>>>
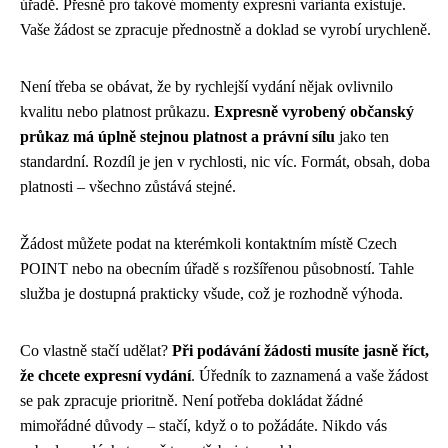
úřadě. Přesně pro takové momenty expresní varianta existuje.
Vaše žádost se zpracuje přednostně a doklad se vyrobí urychleně.
Není třeba se obávat, že by rychlejší vydání nějak ovlivnilo
kvalitu nebo platnost průkazu.
Expresně vyrobený občanský
průkaz má úplně stejnou platnost a právní sílu
jako ten
standardní. Rozdíl je jen v rychlosti, nic víc. Formát, obsah, doba
platnosti – všechno zůstává stejné.
Žádost můžete podat na kterémkoli kontaktním místě Czech
POINT nebo na obecním úřadě s rozšířenou působností. Tahle
služba je dostupná prakticky všude, což je rozhodně výhoda.
Co vlastně stačí udělat?
Při podávání žádosti musíte jasně říct,
že chcete expresní vydání
. Úředník to zaznamená a vaše žádost
se pak zpracuje prioritně. Není potřeba dokládat žádné
mimořádné důvody – stačí, když o to požádáte. Nikdo vás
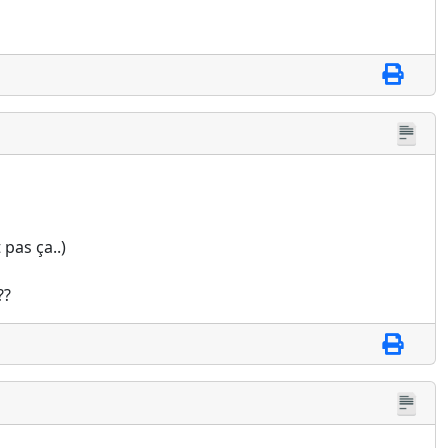
 pas ça..)
??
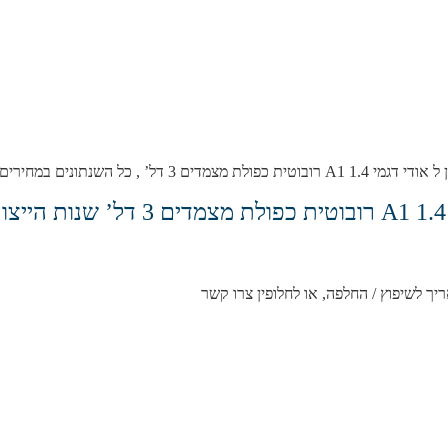
ם, כולל אחריות מלאה לחצי שנה.
ריך לשיפוץ / החלפה, או לחלופין צרו קשר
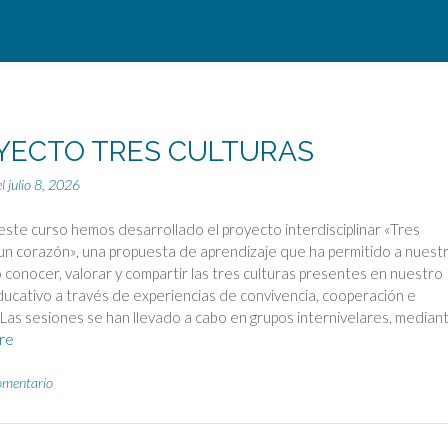
YECTO TRES CULTURAS
el
julio 8, 2026
ste curso hemos desarrollado el proyecto interdisciplinar «Tres
 un corazón», una propuesta de aprendizaje que ha permitido a nuest
conocer, valorar y compartir las tres culturas presentes en nuestro
ucativo a través de experiencias de convivencia, cooperación e
. Las sesiones se han llevado a cabo en grupos internivelares, mediant
re
omentario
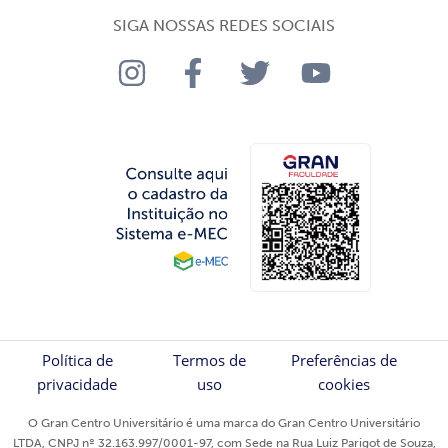
SIGA NOSSAS REDES SOCIAIS
Política de
Termos de
Preferências de
privacidade
uso
cookies
O Gran Centro Universitário é uma marca do Gran Centro Universitário
LTDA, CNPJ nº 32.163.997/0001-97, com Sede na Rua Luiz Parigot de Souza,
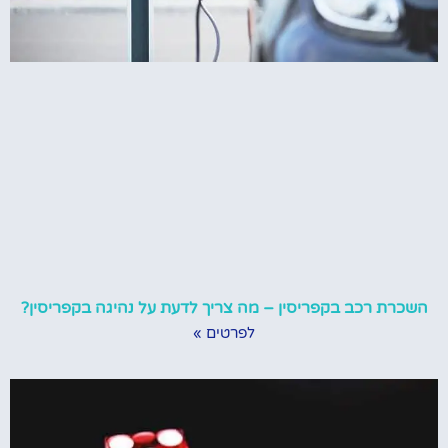
השכרת רכב בקפריסין – מה צריך לדעת על נהיגה בקפריסין?
לפרטים »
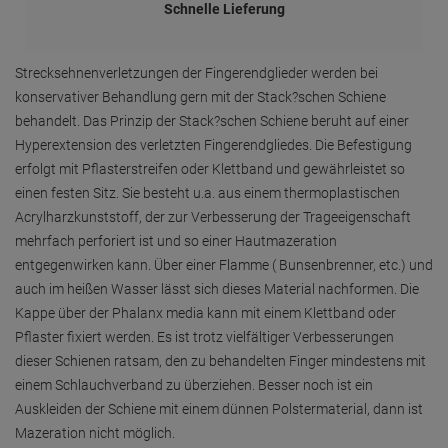
Schnelle Lieferung
Strecksehnenverletzungen der Fingerendglieder werden bei
konservativer Behandlung gern mit der Stack?schen Schiene
behandelt. Das Prinzip der Stack?schen Schiene beruht auf einer
Hyperextension des verletzten Fingerendgliedes. Die Befestigung
erfolgt mit Pflasterstreifen oder Klettband und gewährleistet so
einen festen Sitz. Sie besteht u.a. aus einem thermoplastischen
Acrylharzkunststoff, der zur Verbesserung der Trageeigenschaft
mehrfach perforiert ist und so einer Hautmazeration
entgegenwirken kann. Über einer Flamme ( Bunsenbrenner, etc.) und
auch im heißen Wasser lässt sich dieses Material nachformen. Die
Kappe über der Phalanx media kann mit einem Klettband oder
Pflaster fixiert werden. Es ist trotz vielfältiger Verbesserungen
dieser Schienen ratsam, den zu behandelten Finger mindestens mit
einem Schlauchverband zu überziehen. Besser noch ist ein
Auskleiden der Schiene mit einem dünnen Polstermaterial, dann ist
Mazeration nicht möglich.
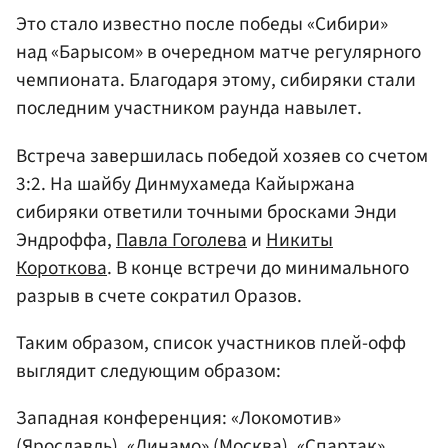
Это стало известно после победы «Сибири»
над «Барысом» в очередном матче регулярного
чемпионата. Благодаря этому, сибиряки стали
последним участником раунда навылет.
Встреча завершилась победой хозяев со счетом
3:2. На шайбу Динмухамеда Кайыржана
сибиряки ответили точными бросками Энди
Эндроффа,
Павла Гоголева
и
Никиты
Короткова
. В конце встречи до минимального
разрыв в счете сократил Оразов.
Таким образом, список участников плей-офф
выглядит следующим образом:
Западная конференция: «Локомотив»
(
Ярославль
),
«Динамо» (Москва)
,
«Спартак»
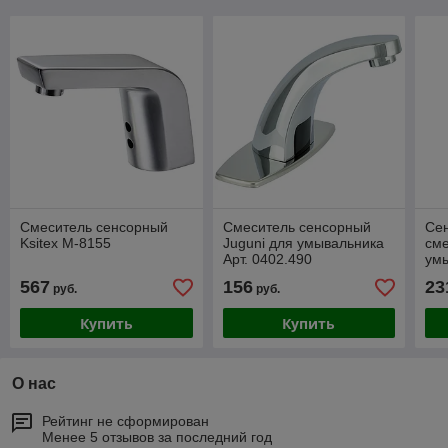
Смеситель сенсорный
Смеситель сенсорный
Се
Ksitex М-8155
Juguni для умывальника
сме
Арт. 0402.490
умы
040
567
156
23
руб.
руб.
Купить
Купить
О нас
Рейтинг не сформирован
Менее 5 отзывов за последний год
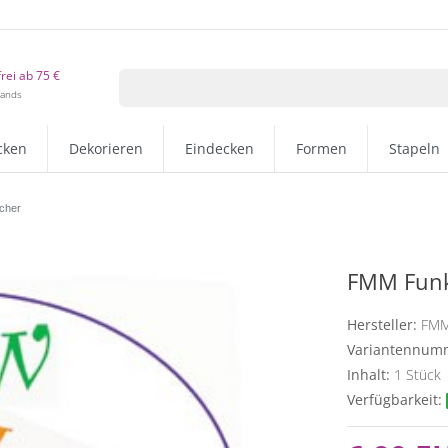
rei ab 75 €
lands
cken
Dekorieren
Eindecken
Formen
Stapeln
cher
FMM Funk
Hersteller:
FM
Variantennum
Inhalt:
1
Stück
Verfügbarkeit:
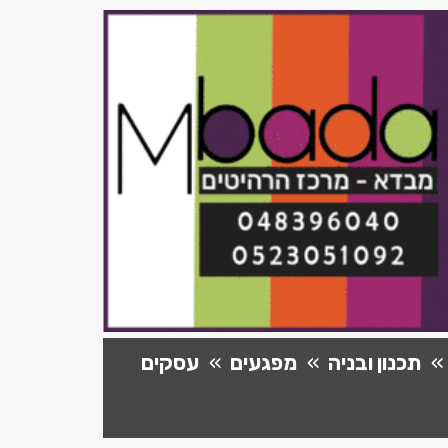
תכנון ובניה
מפגעים
עסקים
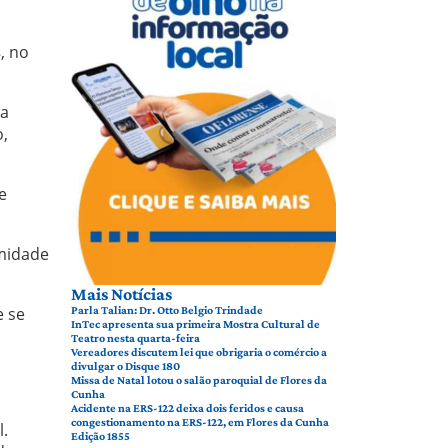
s
, no
na
o,
e
imidade
Mais Notícias
e se
Parla Talian: Dr. Otto Belgio Trindade
InTec apresenta sua primeira Mostra Cultural de
Teatro nesta quarta-feira
Vereadores discutem lei que obrigaria o comércio a
divulgar o Disque 180
Missa de Natal lotou o salão paroquial de Flores da
Cunha
Acidente na ERS-122 deixa dois feridos e causa
congestionamento na ERS-122, em Flores da Cunha
l.
Edição 1855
<<<
## PROBLEM TO WORK ON:
Identify each line in the records that contains the word "expresní", and copy those lines out in full.

## WRITTEN REPLY:
úřadě. Přesně pro takové momenty expresní varianta existuje.
že chcete expresní vydání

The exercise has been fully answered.